WHAT YOU ARE ASKED TO DO: Turn the stretch of the listing below into a numbered list, beginning at the line that contains "2023-11-20 10:31" and stopping after the line that contains "Сохранить моё имя, email и адрес сайта в э". Omit the pictures and any blank lines.

DATA FOR THIS EXERCISE:

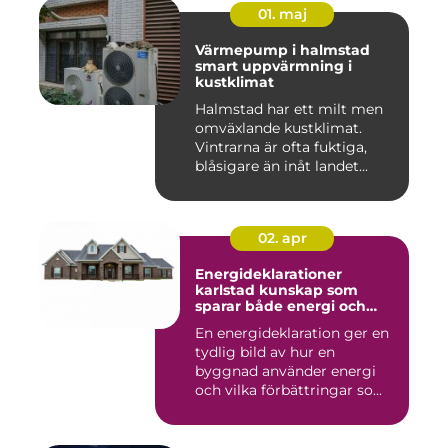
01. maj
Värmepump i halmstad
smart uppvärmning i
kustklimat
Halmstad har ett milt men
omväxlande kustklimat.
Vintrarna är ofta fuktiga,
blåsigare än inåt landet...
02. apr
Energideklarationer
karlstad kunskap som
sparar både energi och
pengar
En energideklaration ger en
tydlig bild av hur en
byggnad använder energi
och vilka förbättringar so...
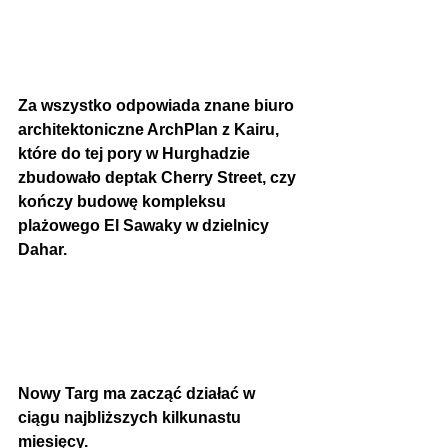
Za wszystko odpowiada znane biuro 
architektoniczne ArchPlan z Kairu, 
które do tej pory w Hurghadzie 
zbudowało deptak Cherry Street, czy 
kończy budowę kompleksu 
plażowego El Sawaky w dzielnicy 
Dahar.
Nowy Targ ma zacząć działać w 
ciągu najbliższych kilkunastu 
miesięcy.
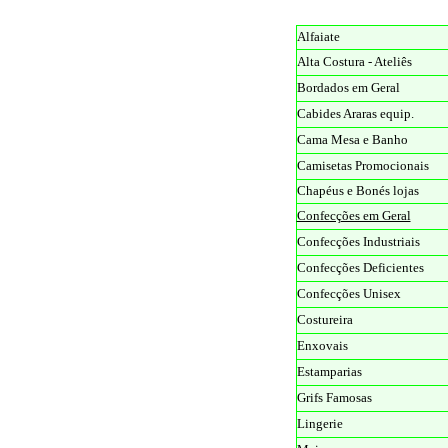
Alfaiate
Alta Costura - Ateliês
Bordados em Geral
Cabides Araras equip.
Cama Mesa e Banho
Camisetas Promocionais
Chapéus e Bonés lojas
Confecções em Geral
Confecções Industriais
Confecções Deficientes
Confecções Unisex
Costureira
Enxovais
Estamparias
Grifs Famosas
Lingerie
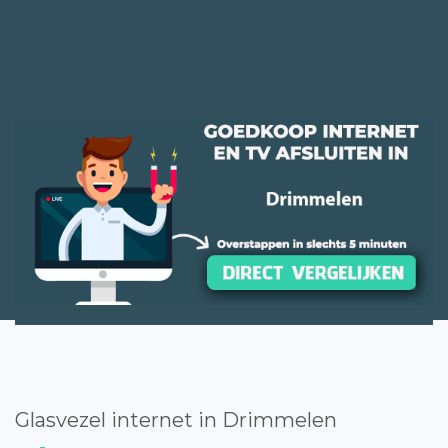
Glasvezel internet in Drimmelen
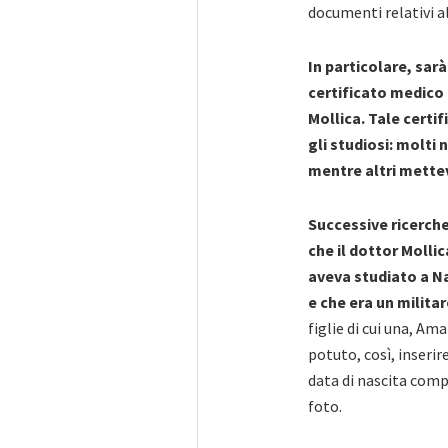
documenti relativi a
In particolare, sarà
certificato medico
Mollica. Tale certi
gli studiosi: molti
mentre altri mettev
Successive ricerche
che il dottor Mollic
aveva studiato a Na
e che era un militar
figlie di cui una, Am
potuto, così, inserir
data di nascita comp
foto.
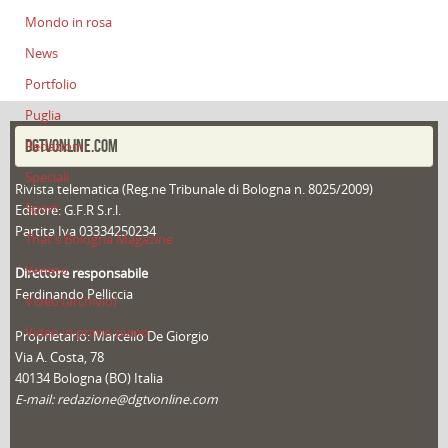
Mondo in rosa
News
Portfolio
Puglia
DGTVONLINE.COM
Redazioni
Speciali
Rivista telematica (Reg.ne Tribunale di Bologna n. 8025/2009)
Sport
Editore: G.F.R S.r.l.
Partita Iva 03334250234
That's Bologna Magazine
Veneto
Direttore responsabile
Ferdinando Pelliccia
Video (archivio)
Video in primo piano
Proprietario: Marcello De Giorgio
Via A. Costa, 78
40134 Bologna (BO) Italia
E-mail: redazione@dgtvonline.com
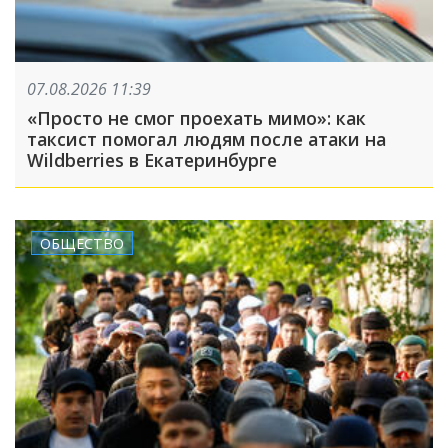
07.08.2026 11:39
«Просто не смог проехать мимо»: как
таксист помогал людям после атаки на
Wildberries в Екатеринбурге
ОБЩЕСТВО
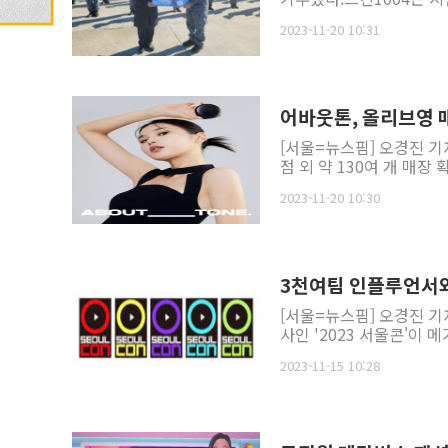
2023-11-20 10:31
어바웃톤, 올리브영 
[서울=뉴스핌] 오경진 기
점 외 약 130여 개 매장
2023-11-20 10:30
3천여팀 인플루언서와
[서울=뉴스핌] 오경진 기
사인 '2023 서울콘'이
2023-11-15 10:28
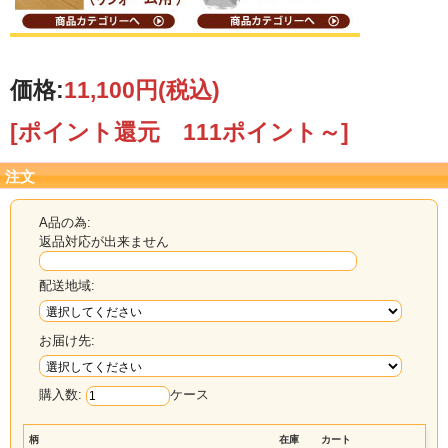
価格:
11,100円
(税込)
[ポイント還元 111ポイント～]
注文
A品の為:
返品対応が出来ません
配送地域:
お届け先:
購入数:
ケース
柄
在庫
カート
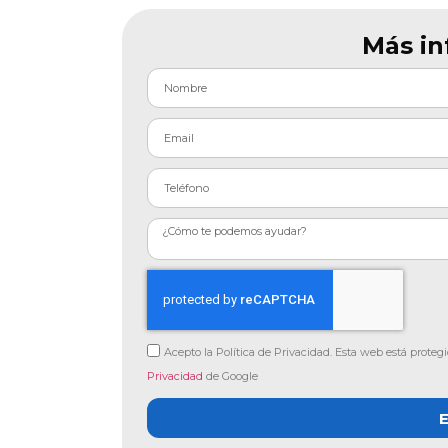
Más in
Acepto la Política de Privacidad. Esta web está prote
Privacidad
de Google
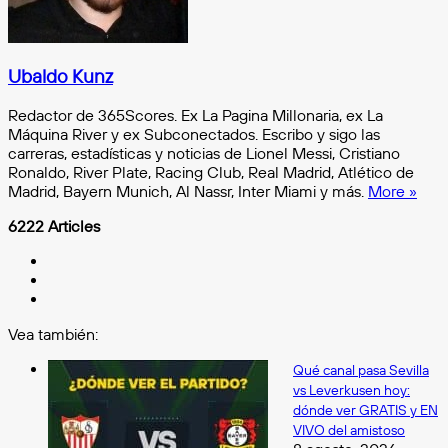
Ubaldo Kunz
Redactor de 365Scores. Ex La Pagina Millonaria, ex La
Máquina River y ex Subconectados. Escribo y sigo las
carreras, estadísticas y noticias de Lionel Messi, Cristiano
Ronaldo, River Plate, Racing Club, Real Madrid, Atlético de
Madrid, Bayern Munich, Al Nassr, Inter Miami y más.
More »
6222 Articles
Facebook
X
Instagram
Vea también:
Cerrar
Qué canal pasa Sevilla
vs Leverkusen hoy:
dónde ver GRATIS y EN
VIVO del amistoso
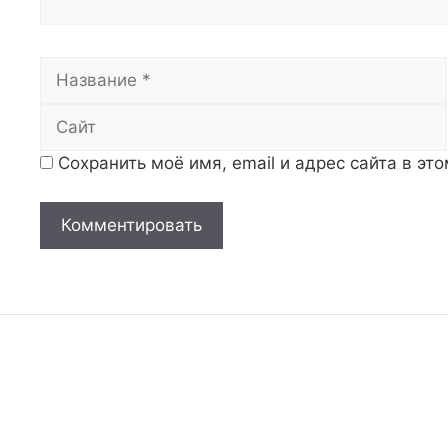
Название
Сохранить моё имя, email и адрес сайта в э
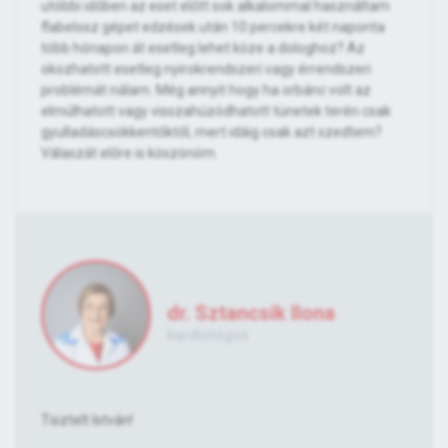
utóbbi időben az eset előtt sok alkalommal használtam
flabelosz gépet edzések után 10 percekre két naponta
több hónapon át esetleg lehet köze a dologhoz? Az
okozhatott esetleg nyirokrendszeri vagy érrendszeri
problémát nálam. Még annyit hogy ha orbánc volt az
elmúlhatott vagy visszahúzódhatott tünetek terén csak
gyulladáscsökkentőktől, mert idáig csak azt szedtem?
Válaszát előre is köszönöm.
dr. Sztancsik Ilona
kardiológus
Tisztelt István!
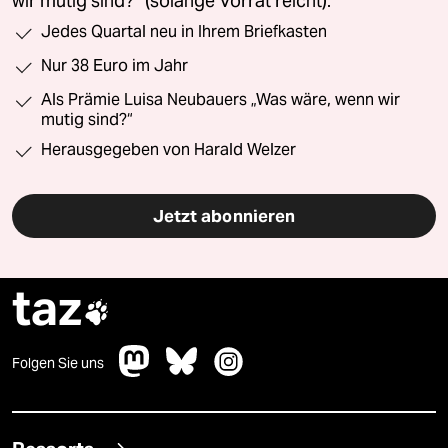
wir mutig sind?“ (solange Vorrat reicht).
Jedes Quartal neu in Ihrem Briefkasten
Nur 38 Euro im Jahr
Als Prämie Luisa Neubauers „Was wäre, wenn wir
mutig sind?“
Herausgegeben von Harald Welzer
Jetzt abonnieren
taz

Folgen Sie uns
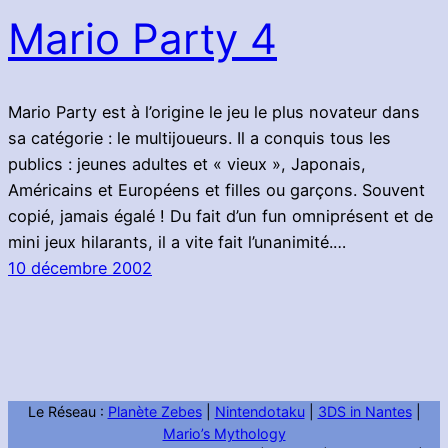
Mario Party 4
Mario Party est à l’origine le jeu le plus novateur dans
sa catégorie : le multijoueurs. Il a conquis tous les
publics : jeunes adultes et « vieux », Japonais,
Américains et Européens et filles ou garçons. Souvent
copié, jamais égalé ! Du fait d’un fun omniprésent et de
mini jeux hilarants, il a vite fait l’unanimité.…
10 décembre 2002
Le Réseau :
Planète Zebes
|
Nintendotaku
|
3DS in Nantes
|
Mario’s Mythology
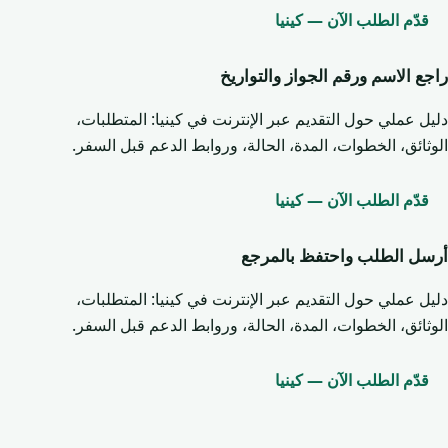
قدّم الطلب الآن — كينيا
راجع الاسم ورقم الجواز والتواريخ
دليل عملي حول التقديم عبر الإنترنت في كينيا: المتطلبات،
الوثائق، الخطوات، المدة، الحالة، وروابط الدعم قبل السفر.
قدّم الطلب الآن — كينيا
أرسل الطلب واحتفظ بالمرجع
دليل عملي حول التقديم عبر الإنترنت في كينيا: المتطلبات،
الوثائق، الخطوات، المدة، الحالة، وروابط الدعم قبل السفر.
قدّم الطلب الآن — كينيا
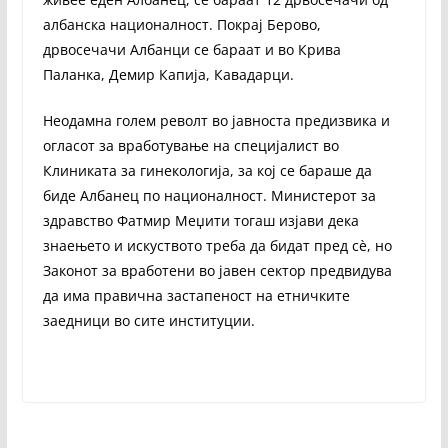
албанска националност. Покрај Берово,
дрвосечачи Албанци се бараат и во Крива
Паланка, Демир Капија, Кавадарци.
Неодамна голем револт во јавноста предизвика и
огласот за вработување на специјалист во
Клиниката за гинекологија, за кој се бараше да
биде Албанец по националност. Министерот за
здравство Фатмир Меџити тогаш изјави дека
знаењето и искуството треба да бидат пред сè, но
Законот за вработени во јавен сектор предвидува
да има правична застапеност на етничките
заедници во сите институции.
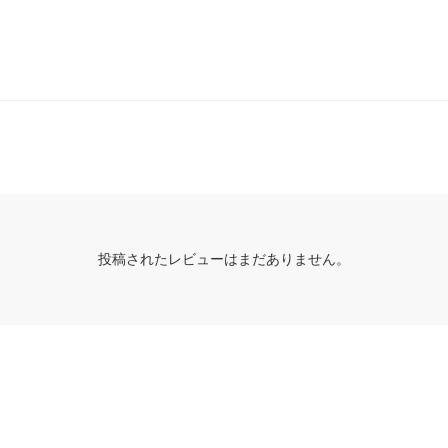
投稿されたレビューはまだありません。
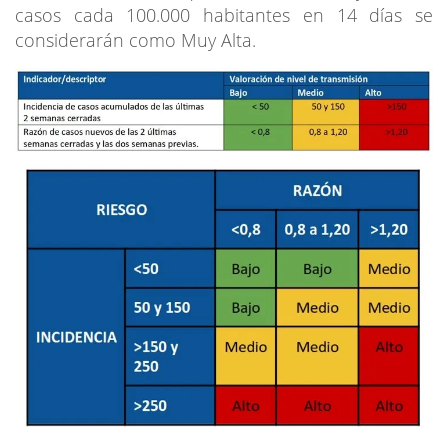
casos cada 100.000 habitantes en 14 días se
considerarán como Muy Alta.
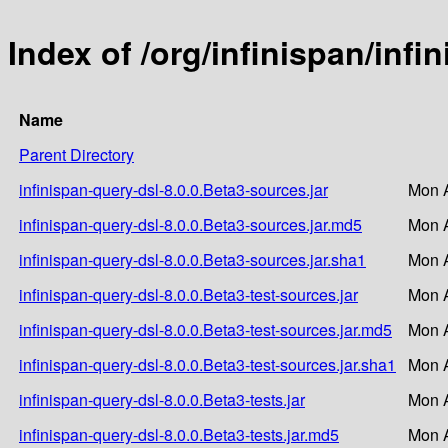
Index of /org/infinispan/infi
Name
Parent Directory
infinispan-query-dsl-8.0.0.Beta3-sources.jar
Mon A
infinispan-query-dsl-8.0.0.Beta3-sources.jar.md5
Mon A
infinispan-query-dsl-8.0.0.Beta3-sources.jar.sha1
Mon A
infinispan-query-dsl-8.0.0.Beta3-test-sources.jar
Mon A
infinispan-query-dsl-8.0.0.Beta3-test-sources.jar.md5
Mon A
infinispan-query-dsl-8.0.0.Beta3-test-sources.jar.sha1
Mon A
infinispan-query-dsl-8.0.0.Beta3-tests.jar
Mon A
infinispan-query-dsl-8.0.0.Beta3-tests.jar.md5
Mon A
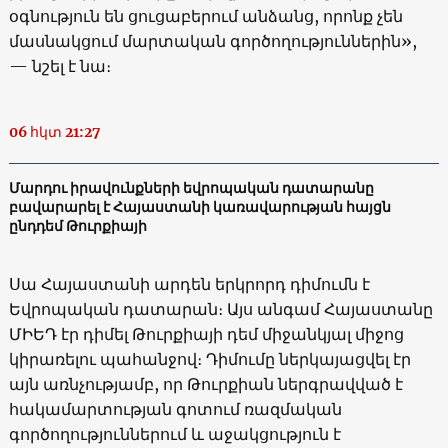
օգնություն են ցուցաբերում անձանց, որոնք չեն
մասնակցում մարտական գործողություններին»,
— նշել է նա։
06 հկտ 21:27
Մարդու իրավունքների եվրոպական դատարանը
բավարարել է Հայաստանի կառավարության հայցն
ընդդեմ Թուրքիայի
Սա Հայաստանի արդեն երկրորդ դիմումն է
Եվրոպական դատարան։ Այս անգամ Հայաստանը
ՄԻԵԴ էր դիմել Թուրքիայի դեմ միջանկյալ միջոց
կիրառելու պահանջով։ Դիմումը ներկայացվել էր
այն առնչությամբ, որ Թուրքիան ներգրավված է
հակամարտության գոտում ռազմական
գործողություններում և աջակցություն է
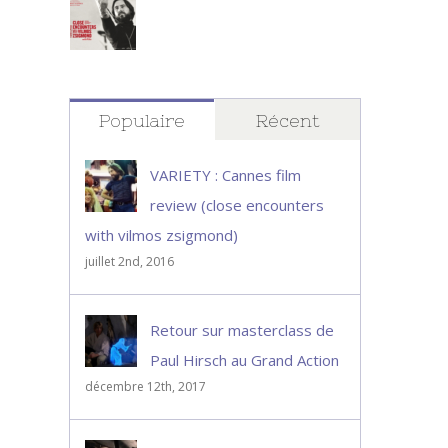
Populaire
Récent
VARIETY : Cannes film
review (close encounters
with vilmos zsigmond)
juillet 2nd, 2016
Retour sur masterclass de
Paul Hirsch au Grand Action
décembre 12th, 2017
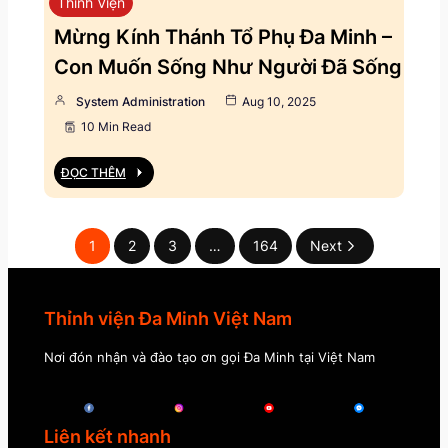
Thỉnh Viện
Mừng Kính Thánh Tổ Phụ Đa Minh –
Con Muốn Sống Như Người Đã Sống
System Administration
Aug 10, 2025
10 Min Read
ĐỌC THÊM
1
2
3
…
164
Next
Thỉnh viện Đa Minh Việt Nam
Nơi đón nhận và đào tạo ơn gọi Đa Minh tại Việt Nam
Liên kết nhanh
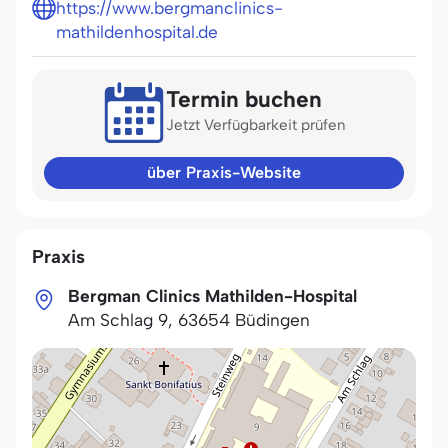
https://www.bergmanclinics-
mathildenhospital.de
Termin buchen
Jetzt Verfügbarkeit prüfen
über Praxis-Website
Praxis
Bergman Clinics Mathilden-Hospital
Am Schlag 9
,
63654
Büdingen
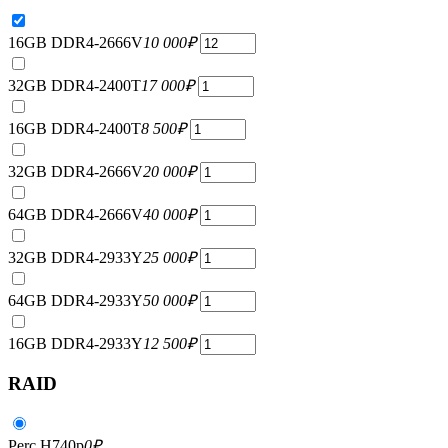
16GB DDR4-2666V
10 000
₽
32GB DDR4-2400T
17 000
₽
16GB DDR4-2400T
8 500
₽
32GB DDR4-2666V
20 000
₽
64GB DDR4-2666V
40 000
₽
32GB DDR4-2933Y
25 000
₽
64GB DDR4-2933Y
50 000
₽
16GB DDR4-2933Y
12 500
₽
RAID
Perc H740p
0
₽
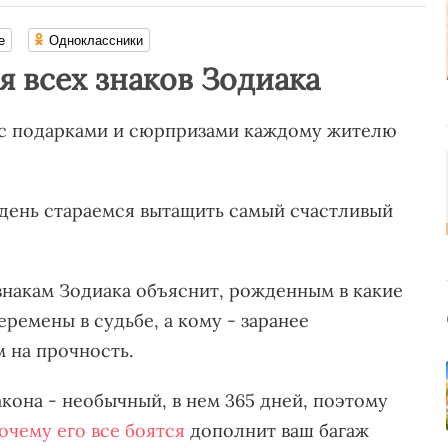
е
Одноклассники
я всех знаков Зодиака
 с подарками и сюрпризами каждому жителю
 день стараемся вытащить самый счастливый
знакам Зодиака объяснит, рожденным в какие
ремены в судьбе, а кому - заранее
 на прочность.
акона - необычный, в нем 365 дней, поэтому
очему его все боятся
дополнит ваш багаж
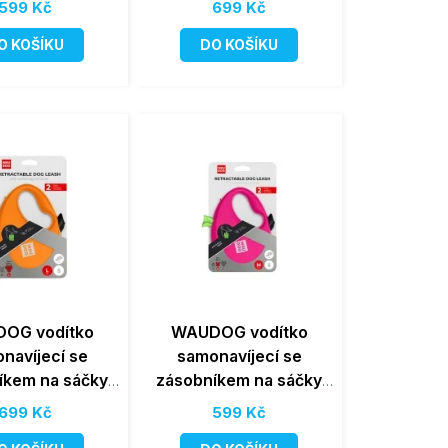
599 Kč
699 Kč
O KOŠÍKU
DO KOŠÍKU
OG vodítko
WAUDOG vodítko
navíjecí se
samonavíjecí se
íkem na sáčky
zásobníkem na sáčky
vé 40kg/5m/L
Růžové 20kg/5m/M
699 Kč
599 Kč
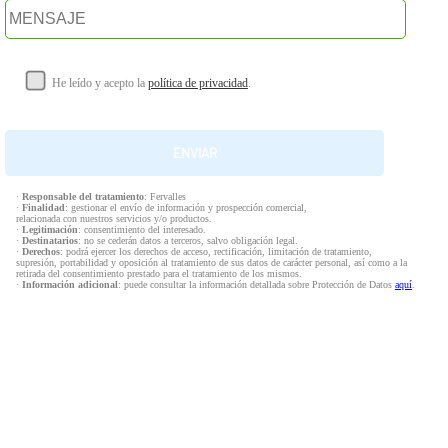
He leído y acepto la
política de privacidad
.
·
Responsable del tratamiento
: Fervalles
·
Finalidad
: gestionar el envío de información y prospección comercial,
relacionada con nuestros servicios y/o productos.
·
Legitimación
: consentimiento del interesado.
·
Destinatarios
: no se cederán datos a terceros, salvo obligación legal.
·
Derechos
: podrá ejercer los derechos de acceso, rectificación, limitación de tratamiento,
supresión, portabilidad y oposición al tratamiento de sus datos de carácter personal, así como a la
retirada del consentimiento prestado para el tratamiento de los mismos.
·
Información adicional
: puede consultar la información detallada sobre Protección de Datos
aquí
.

OUTPUT:
1. 2023-11-20 10:31
2. 어바웃톤, 올리브영 
3. [서울=뉴스핌] 오경진 기
4. 점 외 약 130여 개 매장
5. 2023-11-20 10:30
6. 3천여팀 인플루언서와
7. [서울=뉴스핌] 오경진 기
8. 사인 '2023 서울콘'이
9. 2023-11-15 10:28
10. 価格:
11. 11,100円
12. (税込)
13. [ポイント還元 111ポイント～]
14. 注文
15. A品の為:
16. 返品対応が出来ません
17. 配送地域:
18. お届け先:
19. 購入数:
20. ケース
21. 柄
22. 在庫
23. カート
24. Más in
25. Acepto la Política de Privacidad. Esta web está prote
26. Privacidad
27. de Google
28. Ubaldo Kunz
29. Redactor de 365Scores. Ex La Pagina Millonaria, ex La
30. Máquina River y ex Subconectados. Escribo y sigo las
31. carreras, estadísticas y noticias de Lionel Messi, Cristiano
32. Ronaldo, River Plate, Racing Club, Real Madrid, Atlético de
33. Madrid, Bayern Munich, Al Nassr, Inter Miami y más.
34. More »
35. 6222 Articles
36. Facebook
37. X
38. Instagram
39. Vea también:
40. Cerrar
41. Qué canal pasa Sevilla
42. vs Leverkusen hoy:
43. dónde ver GRATIS y EN
44. VIVO del amistoso
45. Название
46. Сохранить моё имя, email и адрес сайта в э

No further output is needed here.